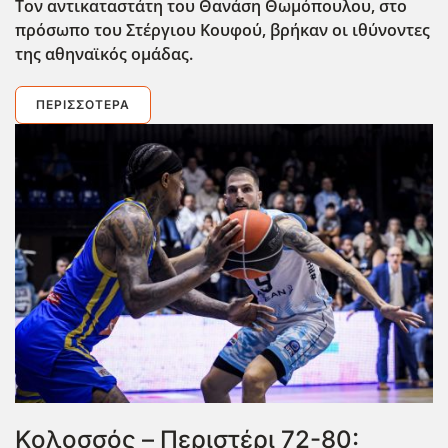
Τον αντικαταστάτη του Θανάση Θωμόπουλου, στο
πρόσωπο του Στέργιου Κουφού, βρήκαν οι ιθύνοντες
της αθηναϊκός ομάδας.
ΠΕΡΙΣΣΌΤΕΡΑ
Κολοσσός – Περιστέρι 72-80:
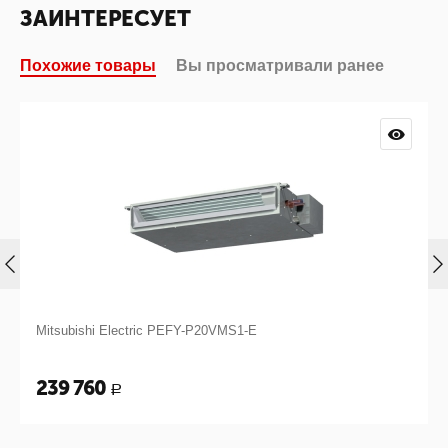
ЗАИНТЕРЕСУЕТ
Похожие товары
Вы просматривали ранее
Mitsubishi Electric PEFY-P20VMS1-E
239 760
Р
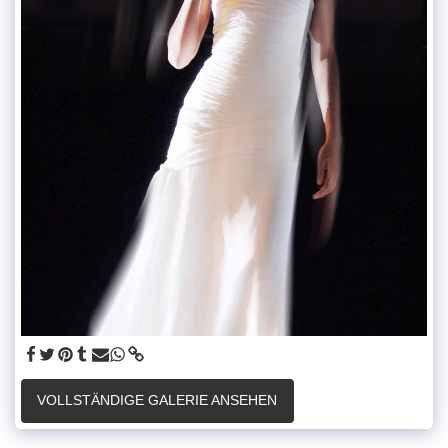
VOLLSTÄNDIGE GALERIE ANSEHEN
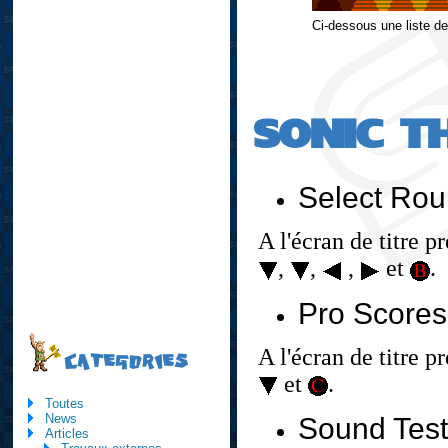
Ci-dessous une liste de
SONIC T
Select Ro
A l'écran de titre p
,
,
,
et
.
Pro Scores
A l'écran de titre p
CATEGORIES
et
.
Toutes
News
Sound Test
Articles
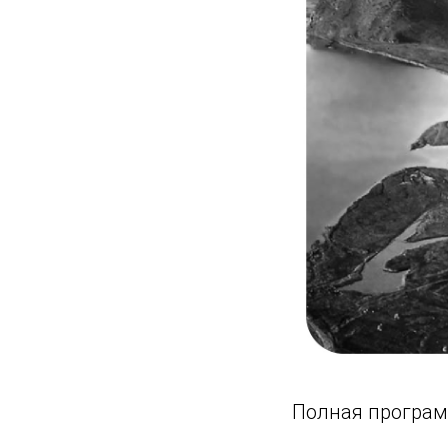
Полная програм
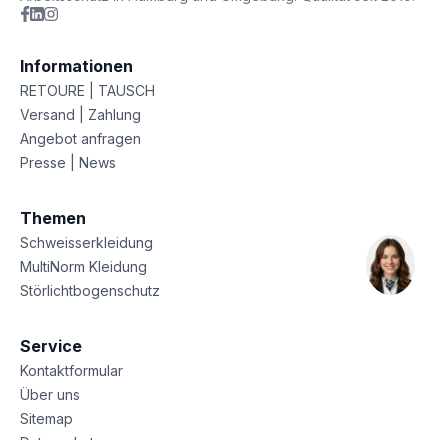
Informationen
RETOURE | TAUSCH
Versand | Zahlung
Angebot anfragen
Presse | News
Themen
Schweisserkleidung
MultiNorm Kleidung
Störlichtbogenschutz
Service
Kontaktformular
Über uns
Sitemap
Datenschutz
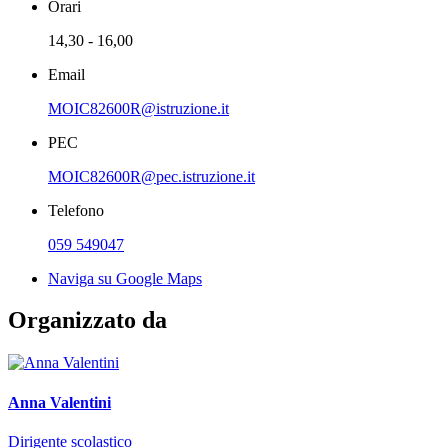
Orari
14,30 - 16,00
Email
MOIC82600R@istruzione.it
PEC
MOIC82600R@pec.istruzione.it
Telefono
059 549047
Naviga su Google Maps
Organizzato da
Anna Valentini
Dirigente scolastico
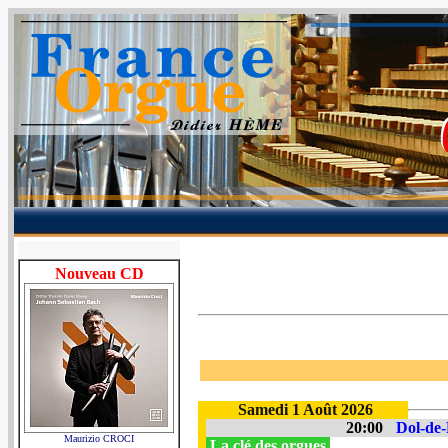
Nouveau CD
Samedi 1 Août 2026
20:00
Dol-de-
Maurizio CROCI
La clé des orgues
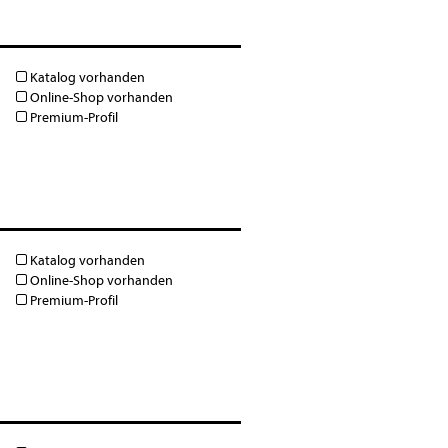
Katalog vorhanden
Online-Shop vorhanden
Premium-Profil
Katalog vorhanden
Online-Shop vorhanden
Premium-Profil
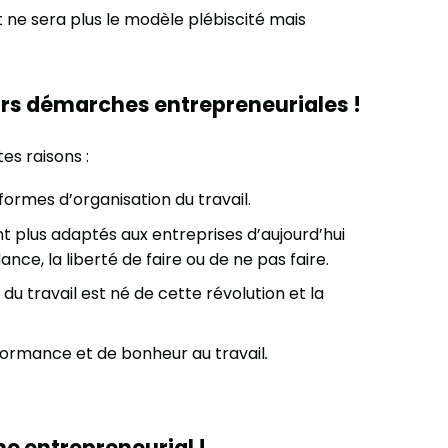
t ne sera plus le modèle plébiscité mais
rs démarches entrepreneuriales !
es raisons :
formes d’organisation du travail.
plus adaptés aux entreprises d’aujourd’hui
nce, la liberté de faire ou de ne pas faire.
du travail est né de cette révolution et la
erformance et de bonheur au travail
.
e entrepreneurial !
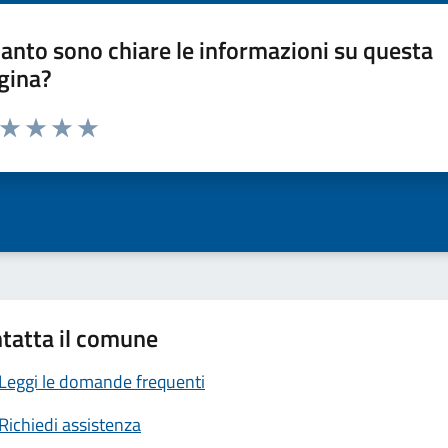
anto sono chiare le informazioni su questa
gina?
a da 1 a 5 stelle la pagina
ta 1 stelle su 5
Valuta 2 stelle su 5
Valuta 3 stelle su 5
Valuta 4 stelle su 5
Valuta 5 stelle su 5
tatta il comune
Leggi le domande frequenti
Richiedi assistenza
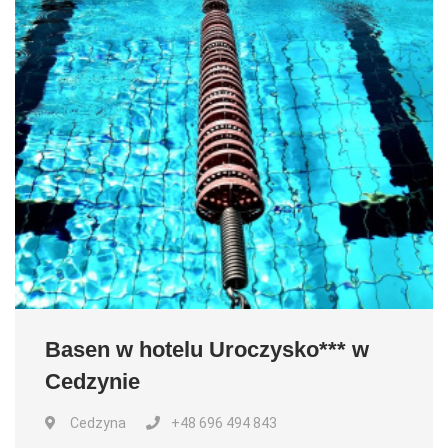
Basen w hotelu Uroczysko*** w
Cedzynie
Cedzyna
+48 696 494 843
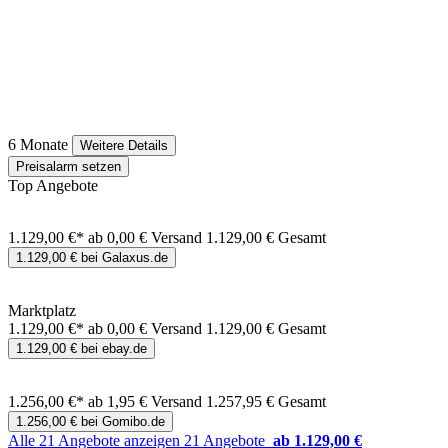
6 Monate
Weitere Details
Preisalarm setzen
Top Angebote
1.129,00 €*
ab 0,00 € Versand
1.129,00 € Gesamt
1.129,00 € bei Galaxus.de
Marktplatz
1.129,00 €*
ab 0,00 € Versand
1.129,00 € Gesamt
1.129,00 € bei ebay.de
1.256,00 €*
ab 1,95 € Versand
1.257,95 € Gesamt
1.256,00 € bei Gomibo.de
Alle 21 Angebote anzeigen
21 Angebote
ab 1.129,00 €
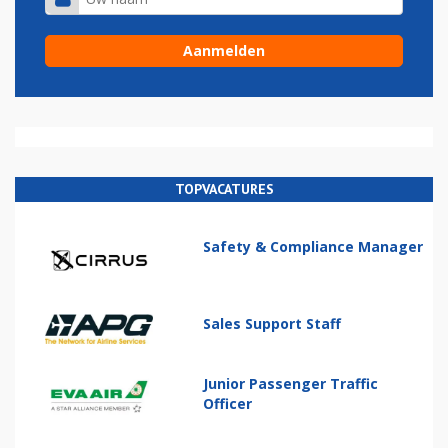
TOPVACATURES
Safety & Compliance Manager
Sales Support Staff
Junior Passenger Traffic
Officer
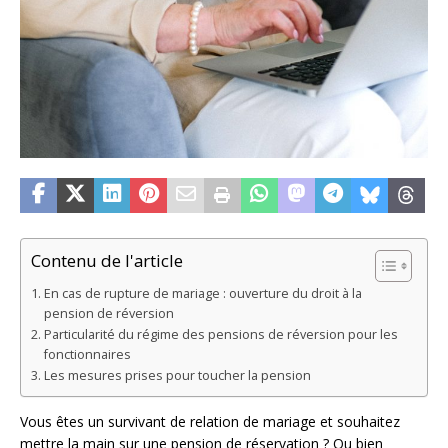
Contenu de l'article
En cas de rupture de mariage : ouverture du droit à la
pension de réversion
Particularité du régime des pensions de réversion pour les
fonctionnaires
Les mesures prises pour toucher la pension
Vous êtes un survivant de relation de mariage et souhaitez
mettre la main sur une pension de réservation ? Ou bien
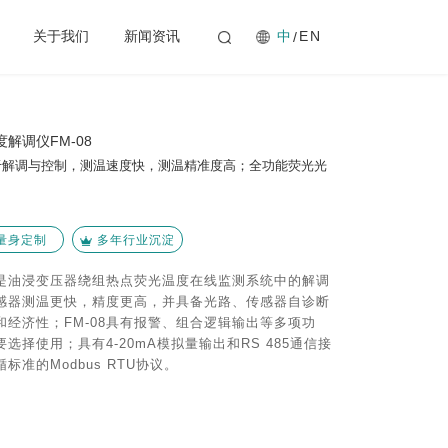
中
关于我们
新闻资讯
EN
解调仪FM-08
用于解调与控制，测温速度快，测温精准度高；全功能荧光光
量身定制
多年行业沉淀
仪是油浸变压器绕组热点荧光温度在线监测系统中的解调
感器测温更快，精度更高，并具备光路、传感器自诊断
经济性；FM-08具有报警、组合逻辑输出等多项功
选择使用；具有4-20mA模拟量输出和RS 485通信接
准的Modbus RTU协议。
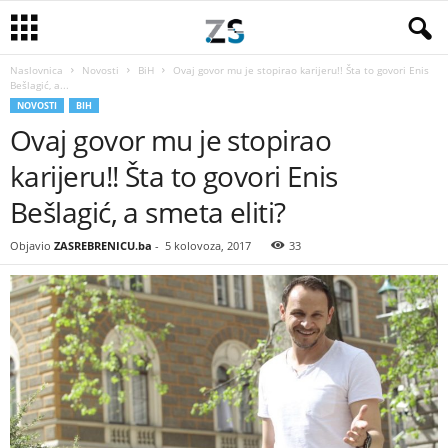
Naslovnica
Novosti
BiH
Ovaj govor mu je stopirao karijeru!! Šta to govori Enis
Bešlagić, a...
NOVOSTI
BIH
Ovaj govor mu je stopirao
karijeru!! Šta to govori Enis
Bešlagić, a smeta eliti?
Objavio
ZASREBRENICU.ba
-
5 kolovoza, 2017
33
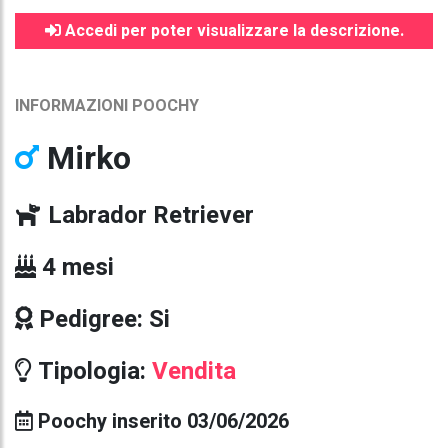
Accedi per poter visualizzare la descrizione.
INFORMAZIONI POOCHY
Mirko
Labrador Retriever
4 mesi
Pedigree: Si
Tipologia:
Vendita
Poochy inserito 03/06/2026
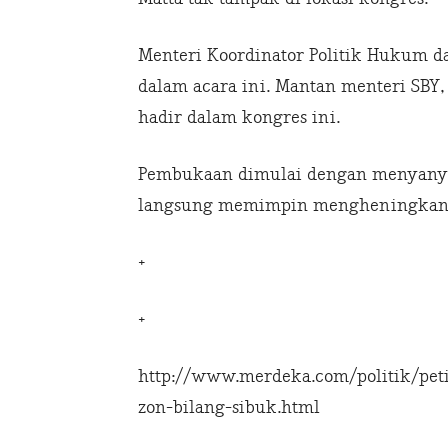
Menteri Koordinator Politik Hukum d
dalam acara ini. Mantan menteri SBY,
hadir dalam kongres ini.
Pembukaan dimulai dengan menyanyi
langsung memimpin mengheningkan 
+
+
http://www.merdeka.com/politik/pet
zon-bilang-sibuk.html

══════════════════════════════

Work to be completed ▸
Print every line of text in the data above unchanged and in order, leaving out the pictures.

Expected answer ▸
Τον αντικαταστάτη του Θανάση Θωμόπουλου, στο
πρόσωπο του Στέργιου Κουφού, βρήκαν οι ιθύνοντες
της αθηναϊκός ομάδας.
ΠΕΡΙΣΣΌΤΕΡΑ
Κολοσσός – Περιστέρι 72-80:
ЗАИНТЕРЕСУЕТ
Похожие товары
Вы просматривали ранее
Mitsubishi Electric PEFY-P20VMS1-E
239 760
Р
VOLLSTÄNDIGE GALERIE ANSEHEN
Ci-dessous une liste de
SONIC T
Select Ro
A l'écran de titre p
,
,
,
et
.
Pro Scores
A l'écran de titre p
CATEGORIES
et
.
Toutes
News
Sound Test
Articles
Полная програм
Informationen
RETOURE | TAUSCH
Versand | Zahlung
Angebot anfragen
Presse | News
Themen
Schweisserkleidung
MultiNorm Kleidung
Störlichtbogenschutz
Service
Kontaktformular
Über uns
Sitemap
Datenschutz
Orari
14,30 - 16,00
Email
MOIC82600R@istruzione.it
PEC
MOIC82600R@pec.istruzione.it
Telefono
059 549047
Naviga su Google Maps
Organizzato da
Anna Valentini
Dirigente scolastico
Nouveau CD
Samedi 1 Août 2026
20:00
Dol-de-
Maurizio CROCI
La clé des orgues
Katalog vorhanden
Online-Shop vorhanden
Premium-Profil
Katalog vorhanden
Online-Shop vorhanden
Premium-Profil
t ne sera plus le modèle plébiscité mais
rs démarches entrepreneuriales !
es raisons :
formes d’organisation du travail.
plus adaptés aux entreprises d’aujourd’hui
nce, la liberté de faire ou de ne pas faire.
du travail est né de cette révolution et la
erformance et de bonheur au travail
.
e entrepreneurial !
anto sono chiare le informazioni su questa
gina?
a da 1 a 5 stelle la pagina
ta 1 stelle su 5
Valuta 2 stelle su 5
Valuta 3 stelle su 5
Valuta 4 stelle su 5
Valuta 5 stelle su 5
tatta il comune
Leggi le domande frequenti
Richiedi assistenza
Basen w hotelu Uroczysko*** w
Cedzynie
Cedzyna
+48 696 494 843
6 Monate
Weitere Details
Preisalarm setzen
Top Angebote
1.129,00 €*
ab 0,00 € Versand
1.129,00 € Gesamt
1.129,00 € bei Galaxus.de
Marktplatz
1.129,00 €*
ab 0,00 € Versand
1.129,00 € Gesamt
1.129,00 € bei ebay.de
1.256,00 €*
ab 1,95 € Versand
1.257,95 € Gesamt
1.256,00 € bei Gomibo.de
Alle 21 Angebote anzeigen
21 Angebote
ab 1.129,00 €
TOPVACATURES
Safety & Compliance Manager
Sales Support Staff
Junior Passenger Traffic
Officer
Contenu de l'article
En cas de rupture de mariage : ouverture du droit à la
pension de réversion
Particularité du régime des pensions de réversion pour les
fonctionnaires
Les mesures prises pour toucher la pension
Vous êtes un survivant de relation de mariage et souhaitez
mettre la main sur une pension de réservation ? Ou bien
中
关于我们
新闻资讯
EN
解调仪FM-08
用于解调与控制，测温速度快，测温精准度高；全功能荧光光
量身定制
多年行业沉淀
仪是油浸变压器绕组热点荧光温度在线监测系统中的解调
感器测温更快，精度更高，并具备光路、传感器自诊断
经济性；FM-08具有报警、组合逻辑输出等多项功
选择使用；具有4-20mA模拟量输出和RS 485通信接
准的Modbus RTU协议。
Naslovnica
Novosti
BiH
Ovaj govor mu je stopirao karijeru!! Šta to govori Enis
Bešlagić, a...
NOVOSTI
BIH
Ovaj govor mu je stopirao
karijeru!! Šta to govori Enis
Bešlagić, a smeta eliti?
Objavio
ZASREBRENICU.ba
-
5 kolovoza, 2017
33
Accedi per poter visualizzare la descrizione.
INFORMAZIONI POOCHY
Mirko
Labrador Retriever
4 mesi
Pedigree: Si
Tipologia:
Vendita
Poochy inserito 03/06/2026
Menteri Koordinator Politik Hukum d
dalam acara ini. Mantan menteri SBY,
hadir dalam kongres ini.
Pembukaan dimulai dengan menyanyi
langsung memimpin mengheningkan 
+
+
http://www.merdeka.com/politik/pet
zon-bilang-sibuk.html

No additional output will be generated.